The U.S. Food and Drug Administration today approved the first stand-alone prosthetic iris in the United States, a surgically implanted device to treat adults and children whose iris (the colored part of the eye around the pupil) is completely missing or damaged due to a congenital condition called aniridia or other damage to the eye.
“Patients with iris defects may experience severe vision problems, as well as dissatisfaction with the appearance of their eye,” said Malvina Eydelman, M.D., director of the Division of Ophthalmic, and Ear, Nose and Throat Devices at the FDA’s Center for Devices and Radiological Health. “Today’s approval of the first artificial iris provides a novel method to treat iris defects that reduces sensitivity to bright light and glare. It also improves the cosmetic appearance of the eye in patients with aniridia.”
Congenital aniridia is a rare genetic disorder in which the iris is completely or partially absent. It affects approximately 1 in 50,000 to 100,000 people in the U.S. The iris controls the amount of light entering the eye, and those with aniridia have sensitivity to light and other severe vision problems. In addition to congenital aniridia, the CustomFlex Artificial Iris is indicated to treat iris defects due to other reasons or conditions, such as albinism, traumatic injury or surgical removal due to melanoma.
The CustomFlex Artificial Iris is made of thin, foldable medical-grade silicone and is custom-sized and colored for each individual patient. A surgeon makes a small incision, inserts the device under the incision, unfolds it and smooths out the edges using surgical instruments. The prosthetic iris is held in place by the anatomical structures of the eye or, if needed, by sutures.
The safety and effectiveness of the CustomFlex Artificial Iris was demonstrated primarily in a non-randomized clinical trial of 389 adult and pediatric patients with aniridia or other iris defects. The study measured patients’ self-reported decrease in severe sensitivity to light and glare post-procedure, health-related quality of life, and satisfaction with the cosmetic improvement or appearance of the prosthesis. More than 70 percent of patients reported significant decreases in light sensitivity and glare as well as an improvement in health-related quality of life following the procedure. In addition, 94 percent of patients were satisfied with the artificial iris’ appearance.

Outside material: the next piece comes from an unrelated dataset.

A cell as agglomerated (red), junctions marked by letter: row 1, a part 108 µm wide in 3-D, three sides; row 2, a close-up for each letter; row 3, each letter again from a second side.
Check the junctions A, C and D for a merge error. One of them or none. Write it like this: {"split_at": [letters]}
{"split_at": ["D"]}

The study found low rates of adverse events associated with the device or the surgical procedure. In the study, complications associated with the use of the CustomFlex Artificial Iris device included: device movement or dislocation, strands of device fiber in the eye, increased intraocular pressure, inflammation of the iris (iritis), adhesion of the iris to the cornea or lens (synechiae) and the need for secondary surgery to reposition, remove or replace the device. Complications associated with the surgical procedure included: increased intraocular pressure, blood leakage in the eye, swelling of the center of the retina (cystoid macular edema), secondary surgery, corneal swelling, iritis, and retinal detachment.
The CustomFlex Artificial Iris is contraindicated, or should not be used, in eyes with any of the following conditions: uncontrolled or severe chronic inflammation (uveitis), abnormally small eye size (microphthalmus), untreated retinal detachment, untreated chronic glaucoma, cataract caused by rubella virus, abnormal blood vessels on the iris (rubeosis), certain kinds of damaged blood vessels in the retina, and intraocular infections. It is also contraindicated for patients who are pregnant.
The CustomFlex Artificial Iris was approved through a premarket approval application (PMA), which is the most stringent type of device marketing application and generally required for high-risk devices. A PMA approval is primarily based on a determination by the FDA that the PMA contains sufficient valid scientific evidence that provides reasonable assurance that the device is safe and effective for its intended uses.
CustomFlex Artificial Iris was granted Breakthrough Device designation, meaning the FDA provided intensive interaction and guidance to the company on efficient device development, to expedite evidence generation and the agency’s review of the device. To qualify for such designation, a device must provide for more effective treatment or diagnosis of a life-threatening or irreversibly debilitating disease or condition, and meet one of the following criteria: the device must represent a breakthrough technology; there must be no approved or cleared alternatives; the device must offer significant advantages over existing approved or cleared alternatives; or the availability of the device is in the best interest of patients.